++++ Records for this exercise

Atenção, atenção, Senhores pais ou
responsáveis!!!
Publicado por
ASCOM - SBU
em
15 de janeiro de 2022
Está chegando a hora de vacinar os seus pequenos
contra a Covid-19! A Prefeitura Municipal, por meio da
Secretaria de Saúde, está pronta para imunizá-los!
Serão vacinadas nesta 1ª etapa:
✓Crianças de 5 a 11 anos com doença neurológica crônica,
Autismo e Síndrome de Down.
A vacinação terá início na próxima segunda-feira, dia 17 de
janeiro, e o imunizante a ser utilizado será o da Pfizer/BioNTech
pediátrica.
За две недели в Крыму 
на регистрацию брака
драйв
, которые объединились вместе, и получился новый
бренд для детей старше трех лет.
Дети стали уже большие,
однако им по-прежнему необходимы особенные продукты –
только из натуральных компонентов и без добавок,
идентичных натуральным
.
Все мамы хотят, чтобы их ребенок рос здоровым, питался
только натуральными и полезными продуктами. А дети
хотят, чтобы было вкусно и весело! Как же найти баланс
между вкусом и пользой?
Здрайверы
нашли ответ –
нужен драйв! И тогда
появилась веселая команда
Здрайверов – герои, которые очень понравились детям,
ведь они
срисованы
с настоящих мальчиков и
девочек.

++++++++

Task requirements:
The answer is the line holding "нужен драйв! И тогда" and all the lines after it through the end of the records, repeated exactly.

Answer:
нужен драйв! И тогда
появилась веселая команда
Здрайверов – герои, которые очень понравились детям,
ведь они
срисованы
с настоящих мальчиков и
девочек.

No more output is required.